How Satin Creditcare Gained a Smarter Customer Lens

The CIO, Sunil Yadav, built a tool that could help frontline teams act faster, personalise better, and reduce risks in real time.

Satin Creditcare Network (SCNL), India’s third-largest Microfinance Institution (MFI) in terms of AUM and borrower base, realised in 2023 that it was sitting on a goldmine of customer data spread across loan systems, CRMs, and payment gateways—but couldn’t extract the contextual intelligence. The leadership wanted a tool that could help frontline teams act faster, personalise better, and reduce risks in real time.

Siloed data

Data was all over the place—behavioural, demographic, and transactional details lived in different systems. Moreover, it resided in different formats. The data availability was also not real time. It was batch processed, leaving various teams to strategise and take decisions based on old data.   

The first job was to bring them together. The concerned teams built a data lake to centralise raw inputs, designed Extract, Transform, and Load (ETL) pipelines to clean and unify them, and created unique customer IDs with master data logic. To make things smarter and quicker, they added APIs and real-time Kafka-based event streaming. With these pieces in place, Satin could finally get a 360-degree customer view, leading to sharper underwriting and smoother operations.

Once the data was ready, the next step was to make it work harder. The data science team developed segmentation models using unsupervised learning methods like K-Means and Hierarchical Clustering. They mixed behavioural cues with demographics and engineered clever features like transaction frequency and average ticket size. 

“But they didn’t stop at just training models, they validated the segments with domain experts, deployed them into business systems via APIs, and set up regular monitoring to keep them fresh and accurate,” says Sunil Yadav, CIO, Satin Creditcare.

Smarter Buckets, Smarter Business

This ML-led segmentation helped identify from high-value loyal customers to those at risk of default. It led to more relevant product recommendations, a sharper eye on delinquencies, and ultimately, better portfolio health. 

“The rejection rate dropped. Risk exposure reduced and the whole process became more proactive,” says Yadav.

So what changed at the functional level was decision making using real-time dashboards. Now, credit teams get instant insights for faster approvals. Collections can spot issues before they are red flagged and marketing has the data it needs for targeted campaigns. Everyone, from risk officers to business heads, is working off the same real-time truth. 

It’s important to note that as per the FY25 financials, Satin Creditcare had a total of 32,87,098 customers, of which 8,29,969 customers were added during 2024-25. The core products disbursement in this year (FY25)  was to the tune of 9,837 crores.  

Seeing the Impact

The impact was visible. “Customer retention improved by 18%. Delinquency risk dropped. Decisions that used to take days now happen in hours. Cross-sell success went up, thanks to smarter targeting,” informs Yadav. 

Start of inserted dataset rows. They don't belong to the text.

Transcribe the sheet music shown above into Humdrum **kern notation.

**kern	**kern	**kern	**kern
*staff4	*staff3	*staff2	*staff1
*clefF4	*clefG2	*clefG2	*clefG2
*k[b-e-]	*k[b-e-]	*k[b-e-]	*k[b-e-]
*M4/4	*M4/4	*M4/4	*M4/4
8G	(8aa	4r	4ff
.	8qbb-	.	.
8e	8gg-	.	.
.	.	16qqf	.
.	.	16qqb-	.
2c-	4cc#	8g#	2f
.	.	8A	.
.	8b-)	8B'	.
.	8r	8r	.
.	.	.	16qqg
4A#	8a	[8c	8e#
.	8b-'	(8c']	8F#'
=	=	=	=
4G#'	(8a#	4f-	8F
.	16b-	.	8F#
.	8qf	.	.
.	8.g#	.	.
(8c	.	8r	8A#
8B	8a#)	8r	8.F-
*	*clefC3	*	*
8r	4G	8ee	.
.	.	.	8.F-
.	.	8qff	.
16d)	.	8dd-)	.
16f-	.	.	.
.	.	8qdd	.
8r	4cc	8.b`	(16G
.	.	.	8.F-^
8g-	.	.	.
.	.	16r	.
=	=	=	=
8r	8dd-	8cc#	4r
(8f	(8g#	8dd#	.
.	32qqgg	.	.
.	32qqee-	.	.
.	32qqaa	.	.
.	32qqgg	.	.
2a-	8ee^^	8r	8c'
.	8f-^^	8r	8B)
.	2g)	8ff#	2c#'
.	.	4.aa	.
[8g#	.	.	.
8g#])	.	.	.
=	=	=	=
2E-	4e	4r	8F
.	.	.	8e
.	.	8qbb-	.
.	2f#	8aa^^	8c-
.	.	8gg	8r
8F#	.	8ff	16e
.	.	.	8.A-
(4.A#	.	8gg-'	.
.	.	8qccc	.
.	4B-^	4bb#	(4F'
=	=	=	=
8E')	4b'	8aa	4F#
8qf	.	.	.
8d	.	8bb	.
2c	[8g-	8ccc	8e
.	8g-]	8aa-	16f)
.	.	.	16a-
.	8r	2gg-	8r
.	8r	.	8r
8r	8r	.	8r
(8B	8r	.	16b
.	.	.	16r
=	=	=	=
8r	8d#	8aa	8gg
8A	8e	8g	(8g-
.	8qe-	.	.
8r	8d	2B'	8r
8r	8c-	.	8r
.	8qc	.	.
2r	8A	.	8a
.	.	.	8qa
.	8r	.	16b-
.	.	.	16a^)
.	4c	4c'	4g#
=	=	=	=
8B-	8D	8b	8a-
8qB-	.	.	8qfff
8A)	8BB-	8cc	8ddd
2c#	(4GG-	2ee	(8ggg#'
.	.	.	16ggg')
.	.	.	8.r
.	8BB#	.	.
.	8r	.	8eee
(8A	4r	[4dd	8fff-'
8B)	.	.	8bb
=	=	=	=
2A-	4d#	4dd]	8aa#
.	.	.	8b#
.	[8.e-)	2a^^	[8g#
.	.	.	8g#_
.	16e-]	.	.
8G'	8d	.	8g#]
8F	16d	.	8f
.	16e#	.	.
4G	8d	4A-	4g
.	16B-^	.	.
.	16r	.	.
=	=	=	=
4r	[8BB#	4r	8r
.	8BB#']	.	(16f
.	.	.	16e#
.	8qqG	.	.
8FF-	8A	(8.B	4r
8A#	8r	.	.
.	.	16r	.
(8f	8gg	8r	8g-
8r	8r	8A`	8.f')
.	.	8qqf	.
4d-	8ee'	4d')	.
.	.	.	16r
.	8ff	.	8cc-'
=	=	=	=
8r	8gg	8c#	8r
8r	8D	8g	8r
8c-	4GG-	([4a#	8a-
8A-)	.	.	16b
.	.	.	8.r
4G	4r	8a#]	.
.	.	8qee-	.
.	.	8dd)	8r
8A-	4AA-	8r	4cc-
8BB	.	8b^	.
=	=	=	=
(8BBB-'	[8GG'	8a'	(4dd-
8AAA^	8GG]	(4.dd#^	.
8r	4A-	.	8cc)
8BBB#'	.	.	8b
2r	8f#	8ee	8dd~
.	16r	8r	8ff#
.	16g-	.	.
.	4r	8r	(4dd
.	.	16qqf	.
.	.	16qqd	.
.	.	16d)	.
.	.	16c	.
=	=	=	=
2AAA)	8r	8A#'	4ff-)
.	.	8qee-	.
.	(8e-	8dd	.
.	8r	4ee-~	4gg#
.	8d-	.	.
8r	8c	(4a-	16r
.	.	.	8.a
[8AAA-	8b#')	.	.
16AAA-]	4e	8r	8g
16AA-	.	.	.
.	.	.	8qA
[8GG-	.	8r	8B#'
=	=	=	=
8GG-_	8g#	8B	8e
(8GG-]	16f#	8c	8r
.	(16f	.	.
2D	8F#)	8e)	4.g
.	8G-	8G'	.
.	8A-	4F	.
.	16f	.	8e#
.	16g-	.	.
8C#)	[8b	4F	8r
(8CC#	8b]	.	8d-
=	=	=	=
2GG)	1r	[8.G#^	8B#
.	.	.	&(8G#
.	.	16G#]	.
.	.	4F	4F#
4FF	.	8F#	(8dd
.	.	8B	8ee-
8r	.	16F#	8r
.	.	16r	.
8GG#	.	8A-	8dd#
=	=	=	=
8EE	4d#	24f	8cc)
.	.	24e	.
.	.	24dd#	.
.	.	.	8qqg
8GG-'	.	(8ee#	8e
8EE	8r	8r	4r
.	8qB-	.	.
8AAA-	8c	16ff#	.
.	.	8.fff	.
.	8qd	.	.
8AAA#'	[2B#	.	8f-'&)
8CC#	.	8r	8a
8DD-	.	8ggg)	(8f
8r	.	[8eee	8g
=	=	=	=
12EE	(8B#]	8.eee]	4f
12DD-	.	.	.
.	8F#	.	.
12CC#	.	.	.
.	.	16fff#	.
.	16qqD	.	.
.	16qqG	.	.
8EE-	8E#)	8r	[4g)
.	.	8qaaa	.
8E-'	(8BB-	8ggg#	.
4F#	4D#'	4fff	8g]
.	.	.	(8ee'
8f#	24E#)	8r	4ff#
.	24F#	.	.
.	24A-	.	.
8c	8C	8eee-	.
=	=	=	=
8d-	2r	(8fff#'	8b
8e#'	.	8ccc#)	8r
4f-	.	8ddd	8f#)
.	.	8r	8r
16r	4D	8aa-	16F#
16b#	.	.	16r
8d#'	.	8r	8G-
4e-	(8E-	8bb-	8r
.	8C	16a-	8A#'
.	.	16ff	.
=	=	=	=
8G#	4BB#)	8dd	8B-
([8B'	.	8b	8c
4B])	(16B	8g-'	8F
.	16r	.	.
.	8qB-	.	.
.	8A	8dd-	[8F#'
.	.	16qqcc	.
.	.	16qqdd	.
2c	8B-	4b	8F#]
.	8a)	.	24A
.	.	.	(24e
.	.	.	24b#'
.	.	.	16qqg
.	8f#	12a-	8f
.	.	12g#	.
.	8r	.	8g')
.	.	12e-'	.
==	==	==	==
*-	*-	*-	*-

The company’s CMD, Dr HP Singh, also acknowledged the contribution of data driven decision making in his message to the shareholders in FY25. 

“It is in the realm of credit quality and risk management that Satin’s differentiated model truly stood apart. While many players contended with elevated delinquency levels, we delivered one of the most commendable performances across the industry. Our Portfolio at Risk (PAR 1) ratio improved significantly, from 6.8% in September 2024 to 4.9% by March 2025, well below the sector average. This improvement was not the result of retreating from specific geographies or restricting disbursals. It was achieved through disciplined, data driven borrower engagement, agile front-line response, and targeted, risk-aware field interventions,” he says. Moreover the PAR 90 ratio also improved to 3.3% until March 2025.

The platform, a web-based application went live in June 2024. It’s hosted on a public cloud. The team chose a microservices-based, cloud-native architecture. This approach allows the system to grow with the business and integrate with other tools down the line. From encryption to RBI-compliant data policies, every regulation box is ticked. It also provides for a centralised metadata, audit trails, and access control to ensure quality and accountability at every level.